KATADIA TAKALAR || Pemerintah Kabupaten Takalar mempertegas komitmennya dalam memerangi peredaran gelap narkotika melalui penandatanganan Perjanjian Kerja Sama (PKS) dan sosialisasi program Pencegahan dan Pemberantasan Penyalahgunaan dan Peredaran Gelap Narkotika (P4GN) bersama Badan Narkotika Nasional Provinsi Sulawesi Selatan, di Ruang Pola Kantor Bupati Takalar, Rabu (4/3/2026).
Kegiatan tersebut dihadiri jajaran pimpinan daerah, mulai dari Wakil Bupati, Sekretaris Daerah, unsur Forkopimda, hingga anggota DPRD Takalar. Sinergi lintas instansi turut diperkuat dengan kehadiran perwakilan Polres Takalar dan Kodim 1426/Takalar.

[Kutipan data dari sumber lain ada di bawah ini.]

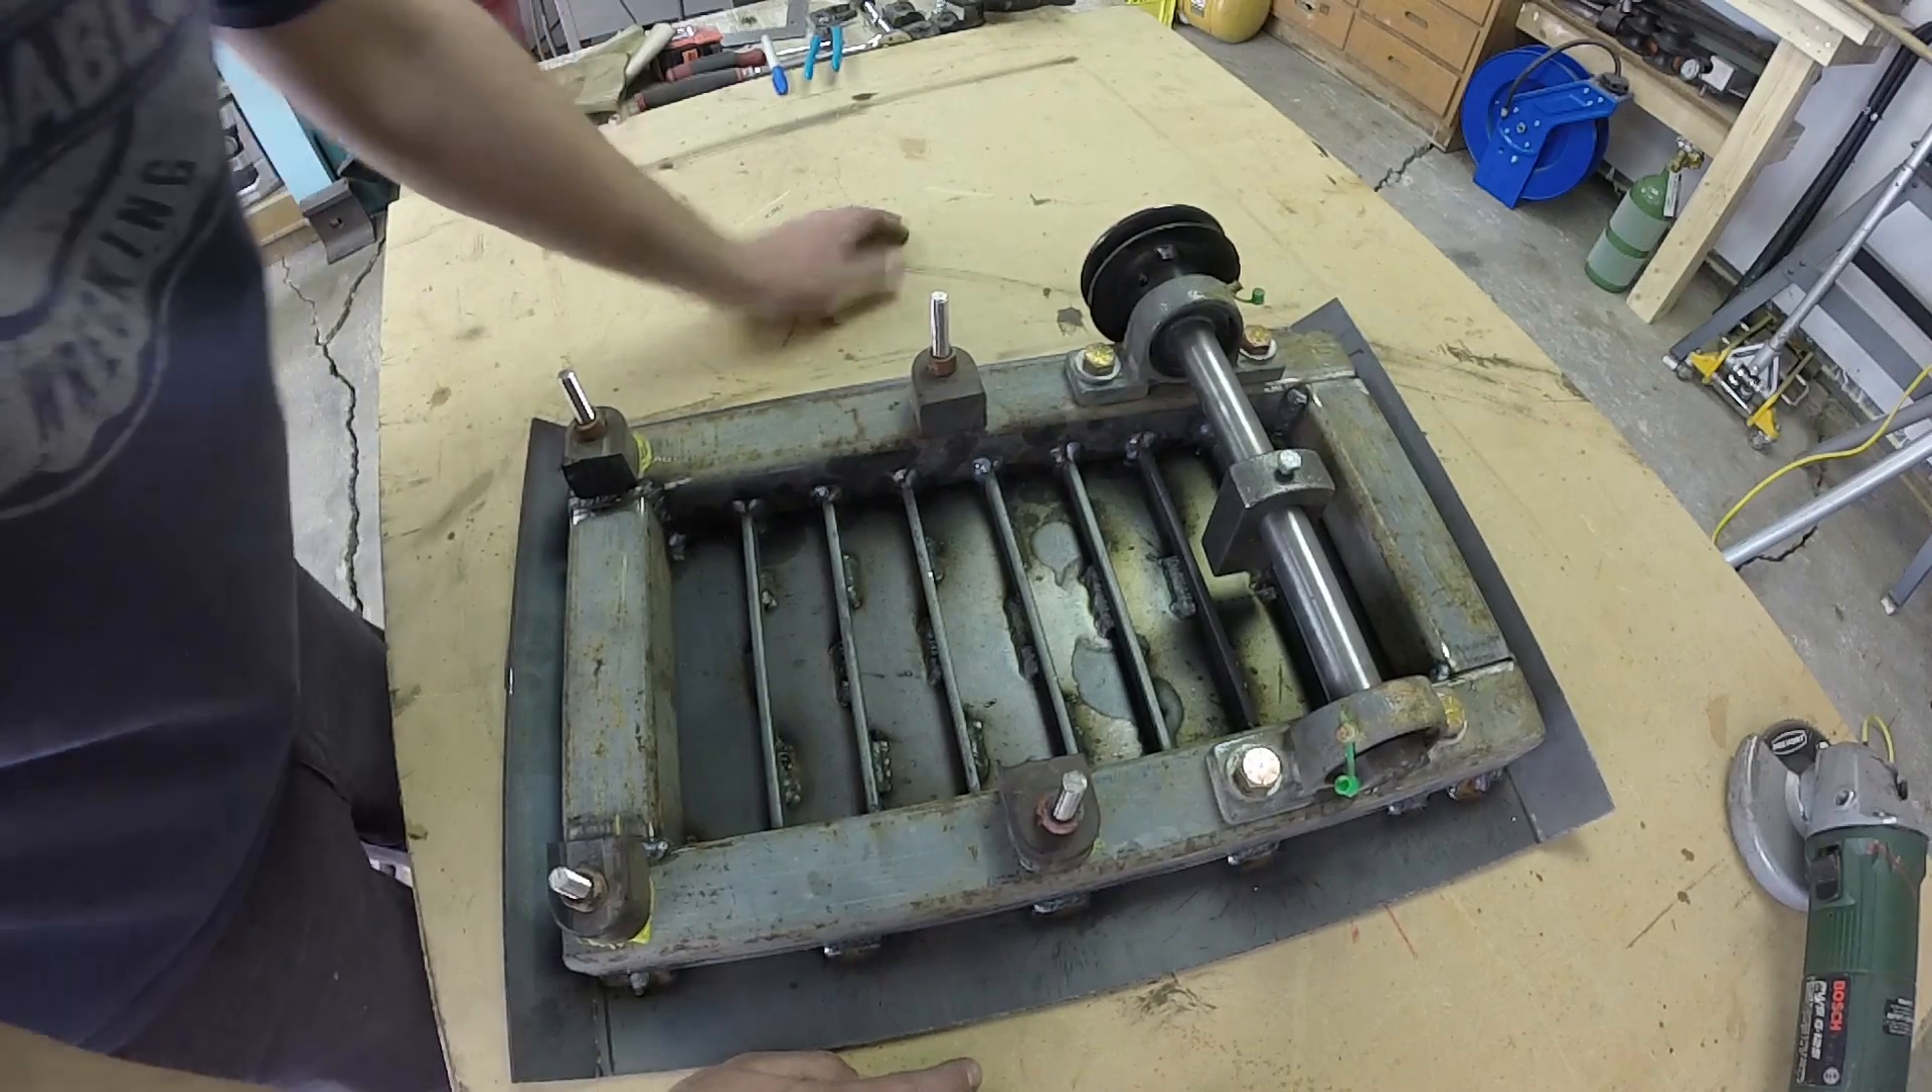You can see all the ribs welded in here now so that's supporting the plate across the middle.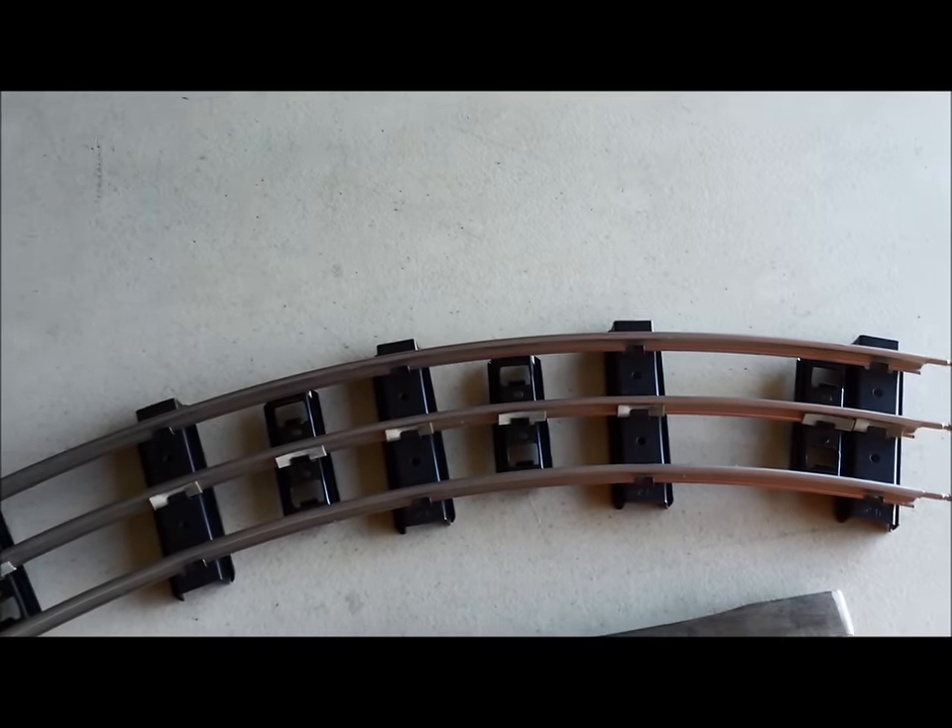There it is assembled. The ties and insulators are installed.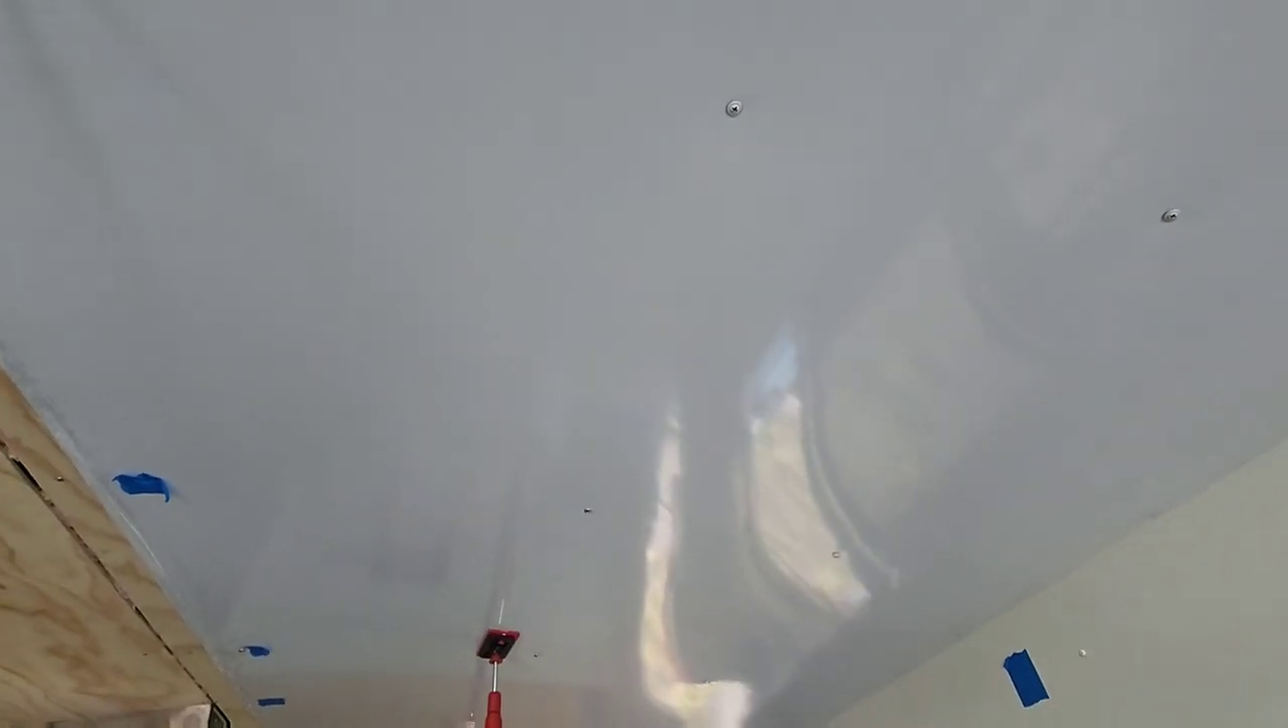Look at this we got the white aluminum ceiling in place.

Kepala BNNP Sulsel, Kombes Pol Agung Prabowo, menyatakan kolaborasi tersebut merupakan langkah strategis dalam mewujudkan “Takalar Bersinar” atau Bersih Narkoba.

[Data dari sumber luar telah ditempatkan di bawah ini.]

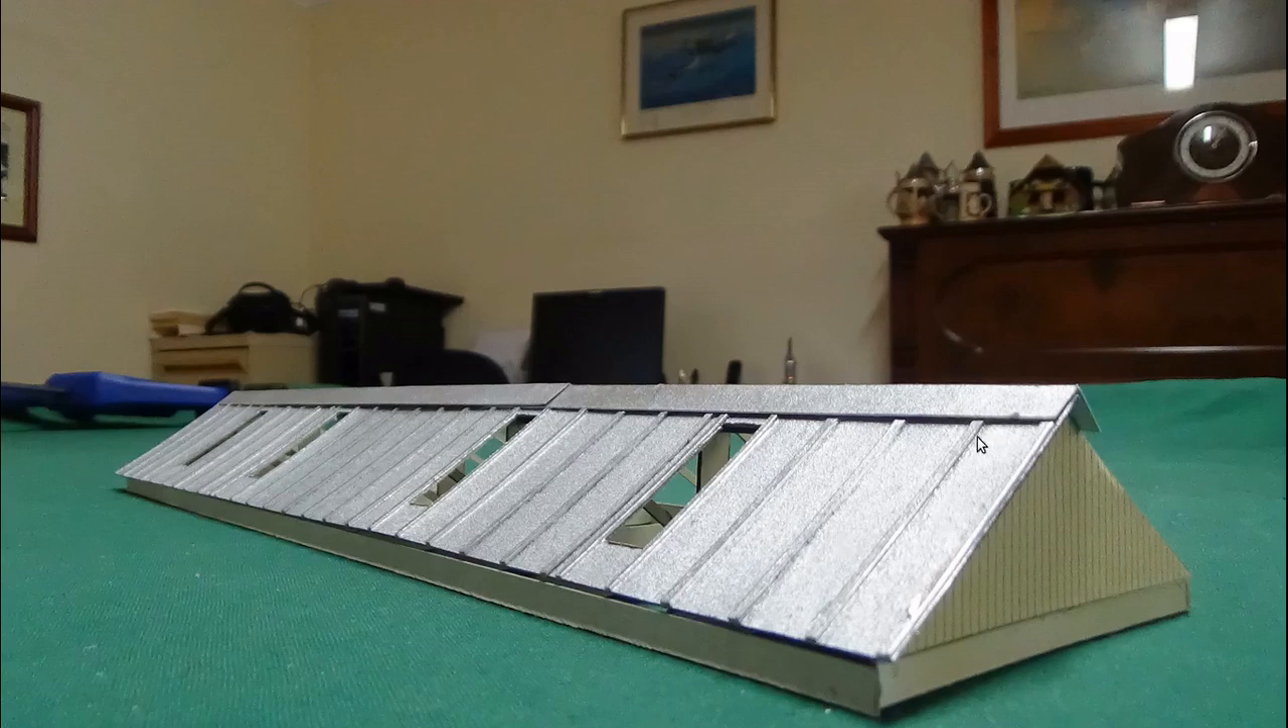On top of the the flat card here I've put narrow strips of card as well to indicate a metal roof.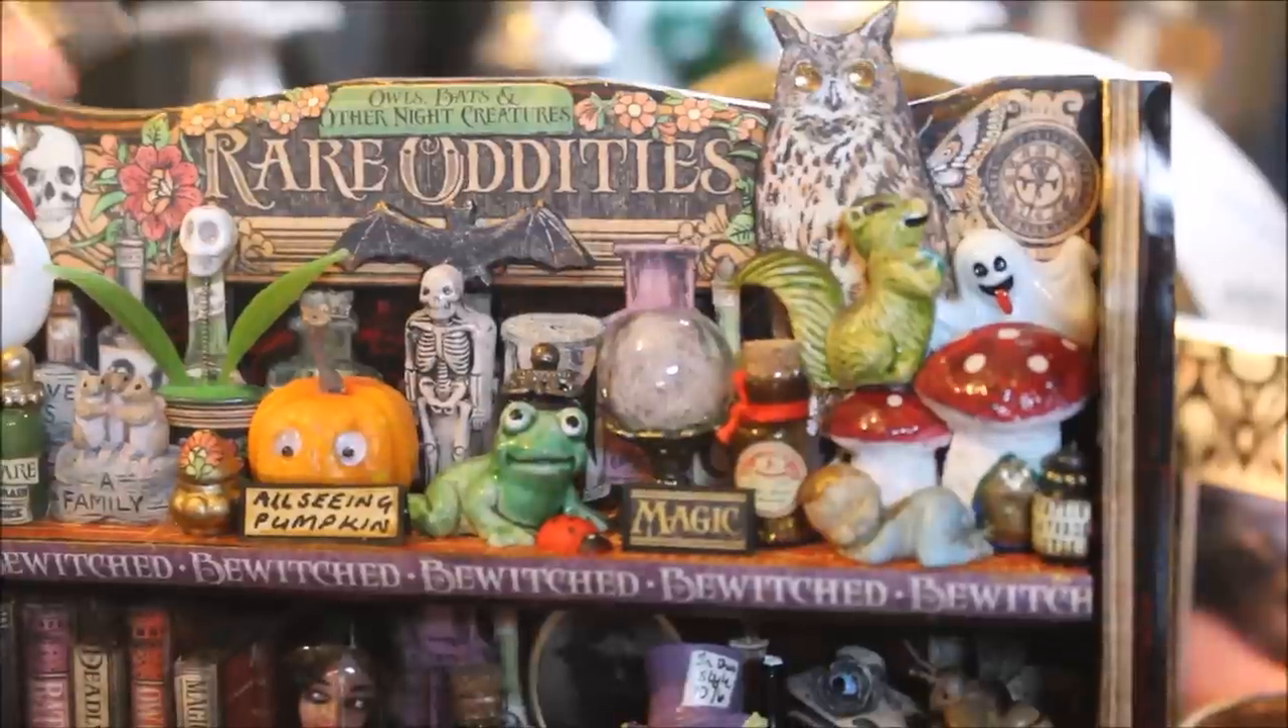And then we have this owl um who does stick up a bit from the top.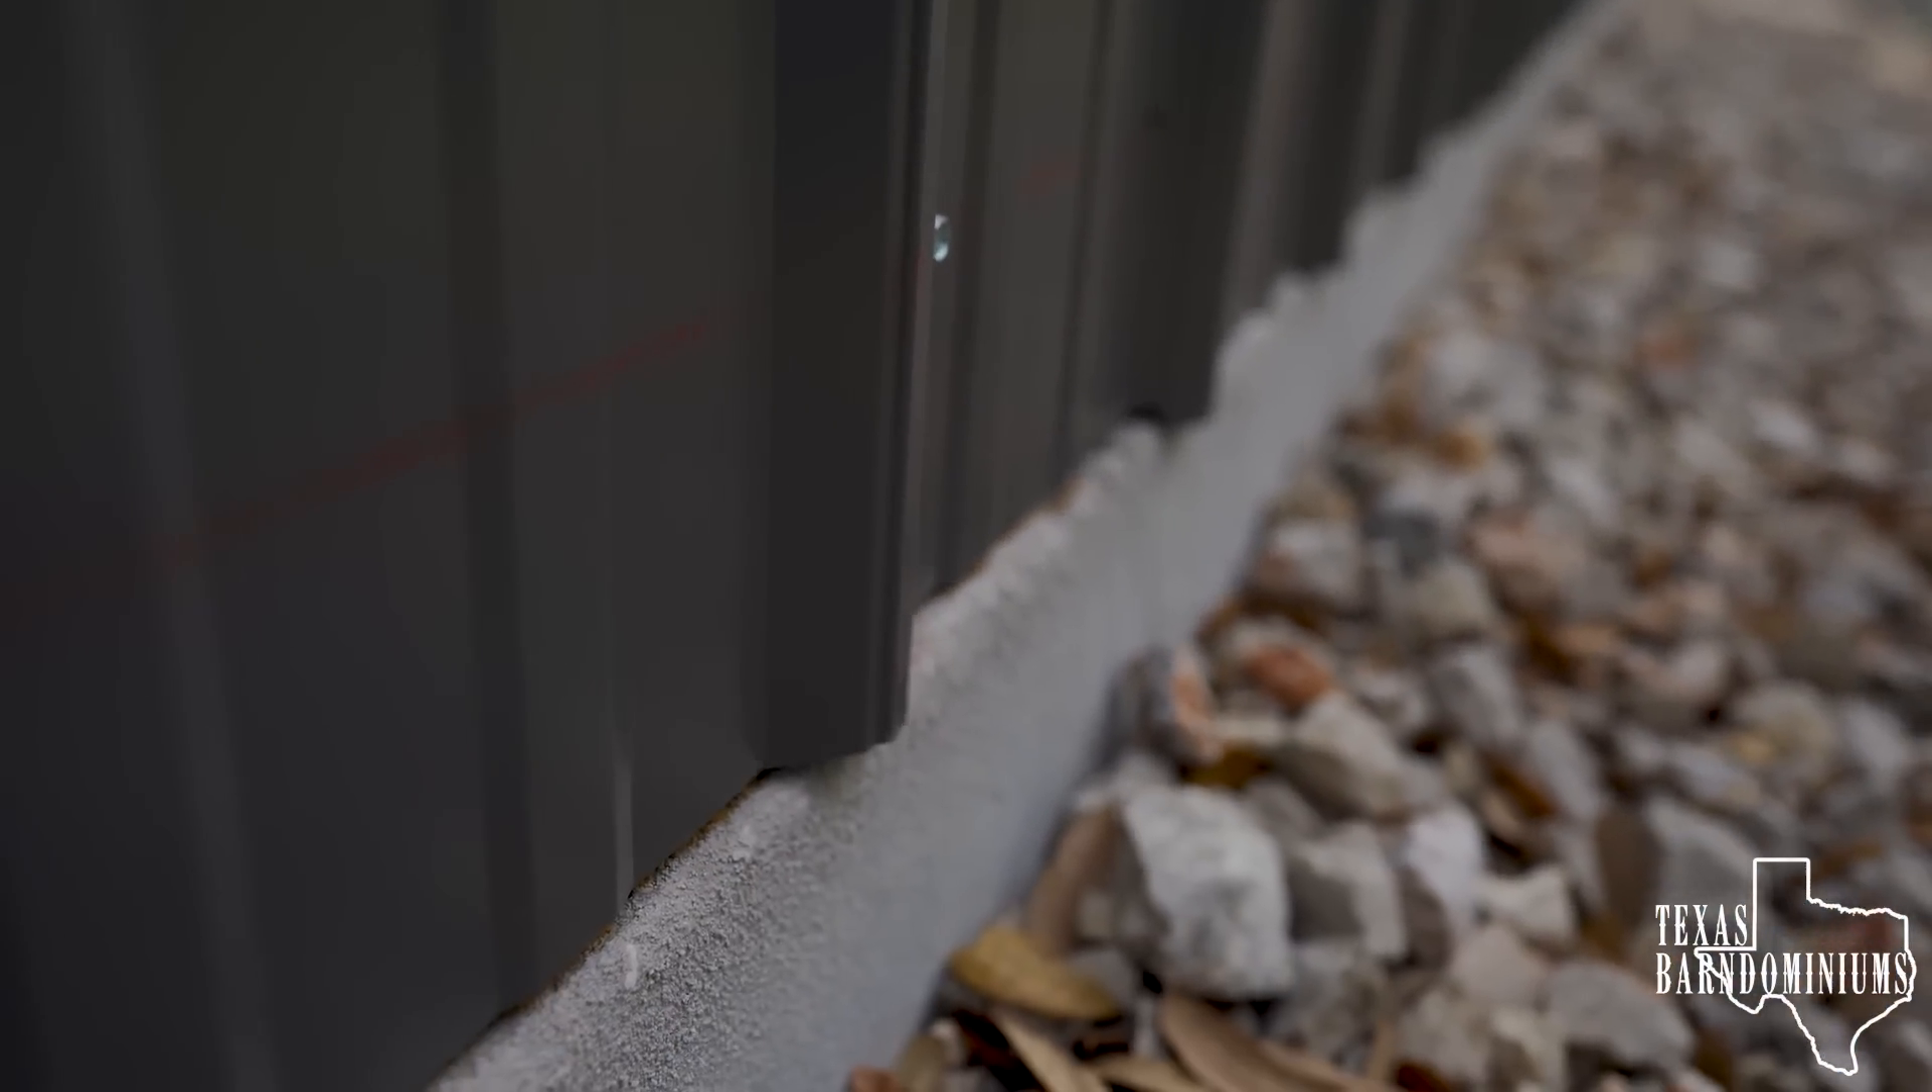I start inspecting, and you can see down here on the slab, as well, how the sheet metal sticks out past the edge of the slab. See? Like right here? So I can stick, I can stick my pinky under here.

“PKS ini adalah pondasi kuat bagi kita semua untuk membangun lingkungan yang sehat dan bebas dari ancaman narkotika melalui kolaborasi yang nyata,” ujarnya.
Ia juga memberikan apresiasi kepada pemerintah daerah yang dinilai progresif dalam mendukung implementasi program P4GN di wilayah Takalar.
Sementara itu, Mohammad Firdaus Daeng Manye menegaskan kesiapan pemerintah daerah untuk menjadi garda terdepan dalam upaya pencegahan dan pemberantasan narkoba.
“Sinergi ini adalah kunci. Dengan adanya PKS ini, Pemkab Takalar berkomitmen penuh melakukan langkah-langkah konkret dan berkelanjutan untuk memberantas narkoba hingga ke akar-akarnya,” tegasnya.
Dalam sesi pemaparan, Kepala Bidang Pemberantasan dan Intelijen BNNP Sulsel, Kombes Pol Ardiansyah, mengungkapkan bahwa peredaran narkoba di Sulawesi Selatan kini mulai merambah wilayah yang sebelumnya dianggap relatif aman.
Menurutnya, jalur pesisir menjadi salah satu titik rawan distribusi, sementara lingkungan sekolah dan kampus juga mulai terpapar penyalahgunaan narkotika.
“Ancaman narkoba tidak lagi terbatas di perkotaan. Jalur pesisir kini menjadi titik rawan, bahkan lingkungan pendidikan sudah mulai disusupi,” jelasnya.
Ia juga menyoroti minimnya edukasi yang membuat generasi muda rentan terjerumus dalam pergaulan negatif. Selain itu, dampak sosial narkoba disebut menjadi pemicu meningkatnya kriminalitas hingga kekerasan dalam rumah tangga akibat hilangnya kontrol diri pengguna.
Melalui kemitraan ini, BNNP Sulsel mendorong Pemerintah Kabupaten Takalar untuk lebih masif melakukan sosialisasi P4GN di lingkungan instansi pemerintahan maupun lembaga pendidikan.
Edukasi yang terstruktur dan berkelanjutan diharapkan mampu membangun imunitas masyarakat terhadap bahaya narkotika, sekaligus menciptakan generasi yang sehat dan produktif demi masa depan Takalar yang lebih baik dan bermartabat.